Prince Bandar has already vehemently denied any improper or illegal actions. The Ministry of Defence has said it was unable to comment on the affair, because it had signed a series of confidentiality agreements as part of the original Al Yamamah contract. BAE has cited the same agreements, though it too insists it has not behaved illegally.

However, while the Al Yamamah confidentiality clauses present investigators with a challenge, they have also left BAE facing a dilemma. The company concedes payments were made under the contract, but it is unable to explain exactly what they were for - or reveal how much was paid, when, who to and how.

Legal experts said yesterday that none of the parties to the original Al Yamamah deal have yet offered sufficient explanations for their actions for independent observers to be confident there have been no breaches of the law. It also emerged yesterday that there has been a significant difference of opinion between the SFO and the Government over the shelving of the BAE investigation last year.

In December, Lord Goldsmith, the Attorney General, told the House of Lords that the inquiry had been dropped for two reasons. First, he said: "I consider, having carefully considered the present evidence, that there are obstacles to a successful prosecution so that it is likely that it would not in the end go ahead." In addition, Lord Goldsmith said the inquiry had been dropped following concerns about UK and Saudi national security and intelligence issues.

Yesterday, however, the SFO's director, Robert Wardle, insisted that he had taken the decision to drop the inquiry purely on the basis of the national security concerns. A spokesman for the SFO said the investigating team had, in December, not come to a view on whether prosecutions would ultimately have been possible. "We would like to have seen the investigation proceed to an evidential outcome," he said.

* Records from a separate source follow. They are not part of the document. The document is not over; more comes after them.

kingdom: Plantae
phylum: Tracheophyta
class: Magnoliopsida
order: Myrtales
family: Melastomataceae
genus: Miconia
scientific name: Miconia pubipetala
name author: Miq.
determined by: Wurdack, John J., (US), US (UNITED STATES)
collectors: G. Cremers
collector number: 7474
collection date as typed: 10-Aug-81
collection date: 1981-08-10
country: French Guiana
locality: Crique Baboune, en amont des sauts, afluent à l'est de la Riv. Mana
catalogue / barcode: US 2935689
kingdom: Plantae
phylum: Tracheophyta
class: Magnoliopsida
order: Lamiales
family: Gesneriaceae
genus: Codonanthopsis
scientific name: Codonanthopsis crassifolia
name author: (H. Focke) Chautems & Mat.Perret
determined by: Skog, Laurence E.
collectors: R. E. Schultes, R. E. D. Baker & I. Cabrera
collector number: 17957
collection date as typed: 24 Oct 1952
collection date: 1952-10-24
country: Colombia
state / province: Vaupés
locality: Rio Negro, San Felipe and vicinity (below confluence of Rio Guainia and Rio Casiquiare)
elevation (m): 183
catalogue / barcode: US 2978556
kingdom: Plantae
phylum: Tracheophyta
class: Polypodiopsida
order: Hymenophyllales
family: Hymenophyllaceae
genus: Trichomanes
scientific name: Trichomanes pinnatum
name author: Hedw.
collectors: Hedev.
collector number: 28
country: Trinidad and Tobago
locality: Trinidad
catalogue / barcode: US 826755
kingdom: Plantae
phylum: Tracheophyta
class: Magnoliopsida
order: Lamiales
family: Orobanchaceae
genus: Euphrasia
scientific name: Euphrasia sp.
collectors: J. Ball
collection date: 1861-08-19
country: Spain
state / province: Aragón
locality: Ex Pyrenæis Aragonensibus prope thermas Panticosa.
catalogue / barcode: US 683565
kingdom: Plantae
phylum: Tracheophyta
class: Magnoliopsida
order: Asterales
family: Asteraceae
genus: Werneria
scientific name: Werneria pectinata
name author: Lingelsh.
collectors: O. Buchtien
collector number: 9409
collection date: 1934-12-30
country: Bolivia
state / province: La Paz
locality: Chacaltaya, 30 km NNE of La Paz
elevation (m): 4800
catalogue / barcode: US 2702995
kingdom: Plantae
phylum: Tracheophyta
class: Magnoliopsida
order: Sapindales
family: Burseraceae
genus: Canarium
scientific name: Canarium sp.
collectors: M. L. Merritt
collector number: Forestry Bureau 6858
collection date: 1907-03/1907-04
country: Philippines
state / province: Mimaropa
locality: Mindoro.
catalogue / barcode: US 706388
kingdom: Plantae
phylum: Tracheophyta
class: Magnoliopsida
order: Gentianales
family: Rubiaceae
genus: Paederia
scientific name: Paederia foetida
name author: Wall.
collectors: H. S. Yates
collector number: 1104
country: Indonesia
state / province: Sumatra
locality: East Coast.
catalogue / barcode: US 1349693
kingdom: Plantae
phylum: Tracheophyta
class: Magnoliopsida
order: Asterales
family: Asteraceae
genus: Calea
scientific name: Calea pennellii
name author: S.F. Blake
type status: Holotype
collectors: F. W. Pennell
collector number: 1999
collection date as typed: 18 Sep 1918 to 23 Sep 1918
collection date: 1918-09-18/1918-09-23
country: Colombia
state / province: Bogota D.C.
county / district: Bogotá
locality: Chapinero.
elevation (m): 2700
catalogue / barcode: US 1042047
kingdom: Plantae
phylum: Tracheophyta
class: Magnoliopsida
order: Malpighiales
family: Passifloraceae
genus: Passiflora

The basic legal question facing investigators into the Al Yamamah deal is deceptively straightforward. It is whether payments made to Prince Bandar, or any other Saudi officials, contravened the Anti-terrorism, Crime and Security Act, which came into force in the UK in March 2002.

The act, which was passed in November 2001, four years after the UK signed up to an OECD convention on international business corruption, made it a criminal offence for a British company to offer public officials in foreign countries any inducements designed to win business. While it had previously been illegal to offer bribes of this sort in the UK, there had been no statute to stop British companies bribing officials overseas.

Any prosecutor who wanted to bring a case against BAE today would therefore have to produce evidence showing that the payments made to Prince Bandar were not for legitimate services but designed specifically to win arms contracts from Saudi Arabia. In addition, a prosecutor would have to prove these payments continued after March 2002, when the British law came into force.

Jeremy Carver, a lawyer specialising in international corruption issues, said BAE could not rely on the fact that payments were written into legal contracts between the UK and Saudi Arabia. "Most long-term commissions of this sort are written into contracts, but the issue is what these commissions are actually paid for," Mr Carver said. "Every time you pay an overseas official, you must first stop and ask the question, 'is this legal and proper?'"

Mr Carver said that if BAE accepted it had made payments to Prince Bandar after March 2002, it would have to be able to show the money had been handed over for "significant and important" purposes. "It seems to me to be very difficult, particularly given the peculiar way in which some of these payments are alleged to have been made," he added.

Nick Wray, a spokesman for the OECD, said the organisation also continued to be concerned. "The case is symptomatic of the UK's less-than-adequate implementation of the convention on corruption," he said.
In March, the OECD said it still wasn't satisfied with the way in which British law reflected the original anti-corruption treaty. Officials are now working on a review of the UK's approach to the convention, including "whether systemic problems explain the lack of foreign bribery cases brought to prosecution [in the UK]."